Stop Retrying API Calls!

Shonn Lyga
PoZeCode
Published in
2 min readJun 19, 2019

TL;DR — Recently I attended a design review where it seemed like retrying API calls is a common good practice. In this short article I want to explain why this approach should always be questioned, and how this approach can lead to a large outage of your whole stack.

When designing a component in a distributed system, the question I always ask when someone mentions their retry approach is:

“What is the root service in that call chain?”

There are 3 possible answers:

  1. I don’t know (never a good answer)
  2. My service is the root service
  3. Some other service is the root service

If you are blindly implementing retries to your dependencies, the only acceptable answer here is 2. Which means your service is the one initiating a call-chain, and is the one that should manage the retry policy.

“What is so bad about retrying if I am not the root service?”

I’ll explain with an example.

Let’s assume you have 3 services where A calls B and B calls C (look at the diagram above).

Let’s also assume that service C starts experiencing internal errors.

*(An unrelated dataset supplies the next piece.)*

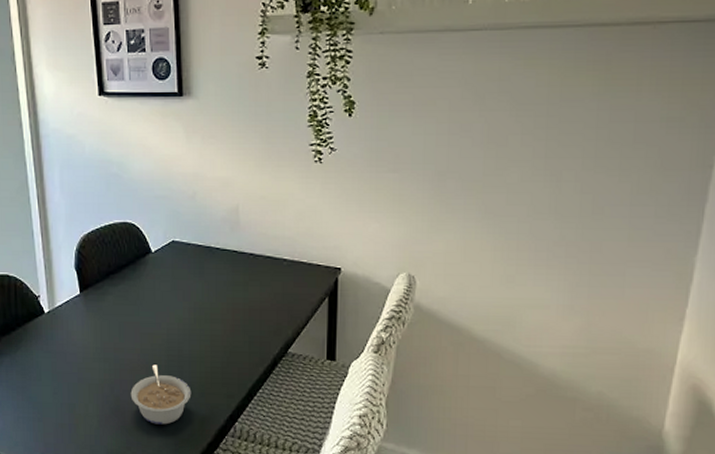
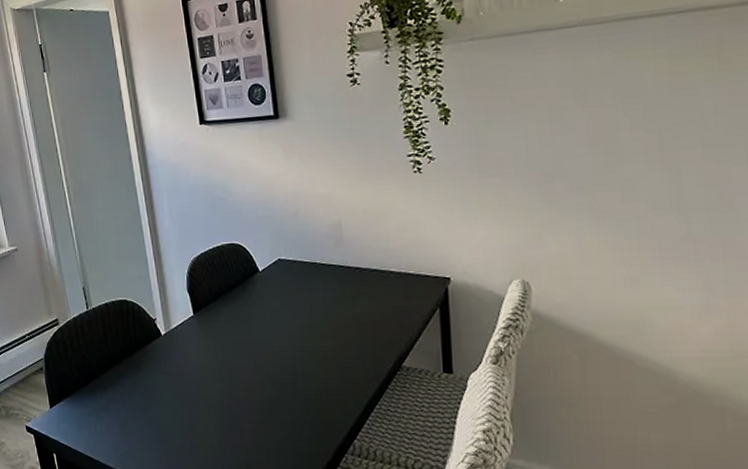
legume: present [130,364,192,425] -> none [247,383,308,444]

Service C is in fact a fleet of 5 machines behind a load balancer, and every machine can service 5 API calls a second. So overall the full functional fleet can service 25 requests per second.

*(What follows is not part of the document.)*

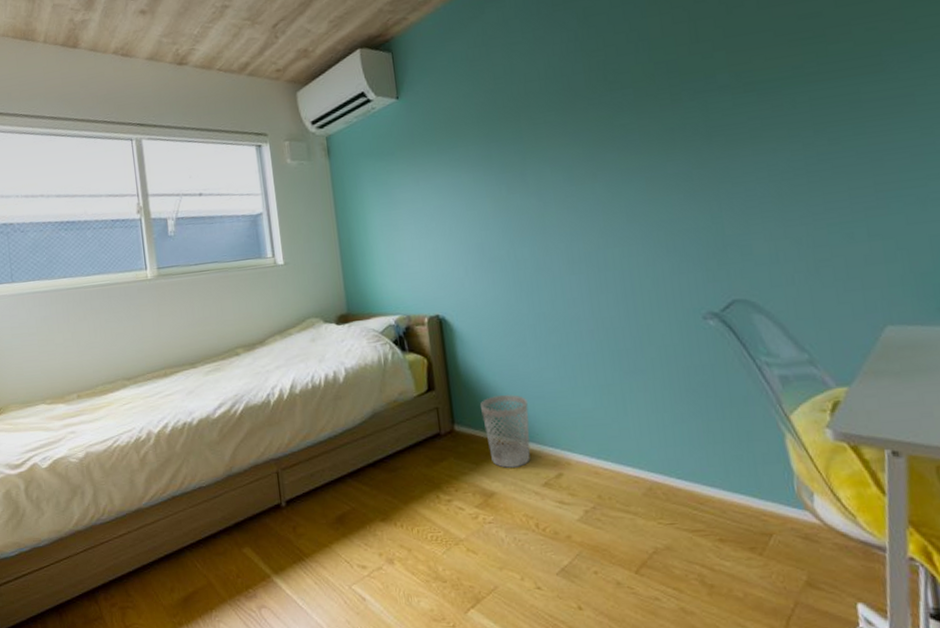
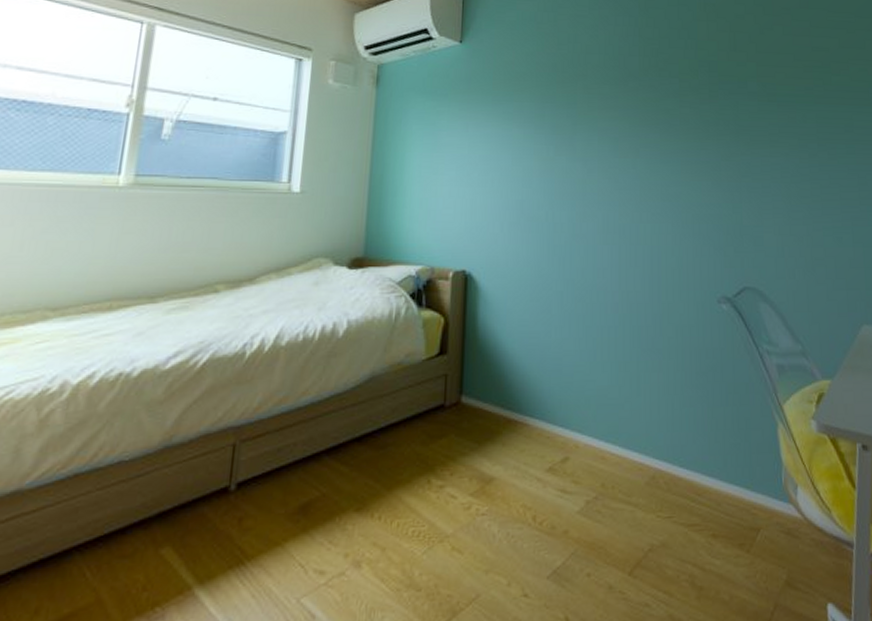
wastebasket: present [480,395,530,468] -> none [494,365,544,449]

Now what happens if service A makes a call to service B that makes a call to C and the call fails due to internal error in C? Let’s assume both A and B implemented a 5 reties strategy. Now A will retry 5 times, and B will retry 5 times for every call from A. Do you see where this is going?

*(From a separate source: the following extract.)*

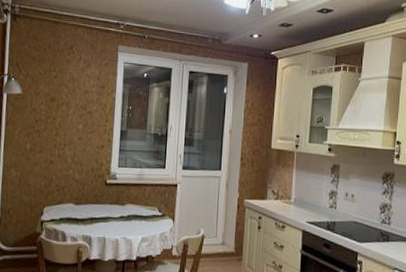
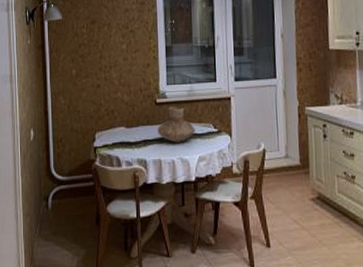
vase: none [105,188,141,223] -> present [158,107,195,143]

Let’s look at the flow of events:

  1. A calls B and the call fails
  2. A retries 5 times
  3. B calls C and the calls fail
  4. B retries 5x5 times (5 times for every call from A)
  5. C tries to recover and browns-out

Service A will retry 5 times, for each of those calls B will retry 5 times. This adds up to 25 calls to C that is not even able to recover from its failure because we keep hammering it with a large amount of retries. Inevitably you get a brownout of service C.

When the fleet of service C tries to recover, it brings up 1 machine that can take 5 calls, and immediately goes down because it is being DOSed with 25 calls from service B. And the loop goes on and on until your whole stack is browned-out.

So what do you conclude, Dr. Watson?

If you have a distributed system, and your service is in the middle of the call-chain, you should think twice before automatically retrying failed calls.

Shonn.

--

--